Dataset entries:
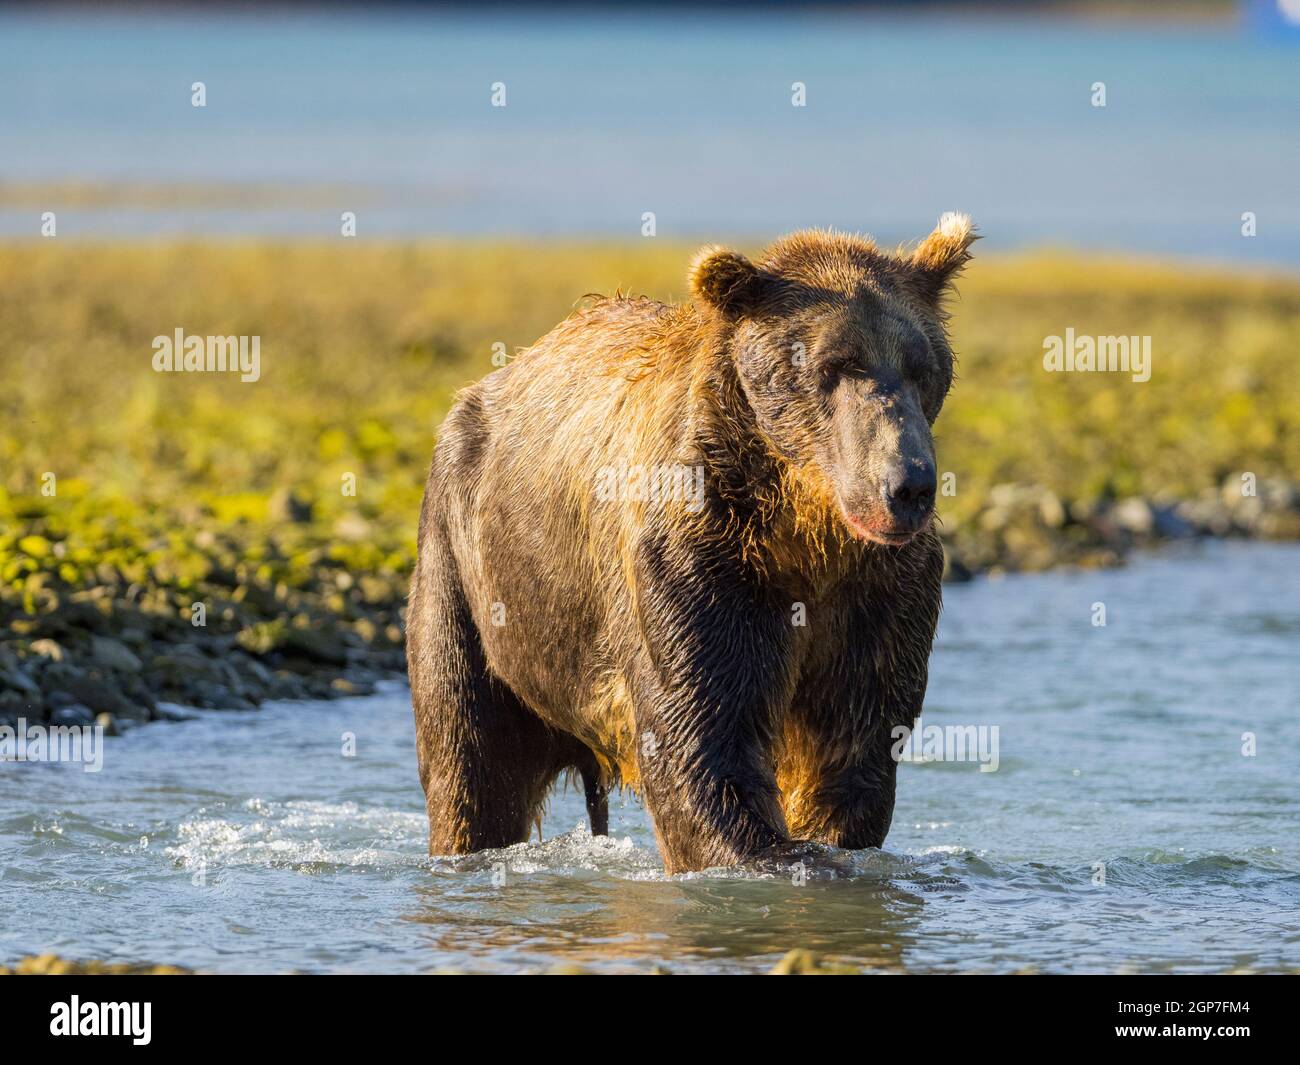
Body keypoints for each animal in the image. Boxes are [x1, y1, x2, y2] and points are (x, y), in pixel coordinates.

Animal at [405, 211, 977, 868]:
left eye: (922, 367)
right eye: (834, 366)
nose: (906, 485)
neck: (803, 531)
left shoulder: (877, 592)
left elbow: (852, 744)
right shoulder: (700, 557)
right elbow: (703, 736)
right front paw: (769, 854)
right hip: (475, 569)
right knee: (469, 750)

• **Task statement**:
Among the lines above, return those that contain the string "right".

• **Response for this exercise**:
right eye: (834, 366)
right shoulder: (700, 557)
right elbow: (703, 736)
right front paw: (769, 854)
right hip: (475, 569)
right knee: (469, 750)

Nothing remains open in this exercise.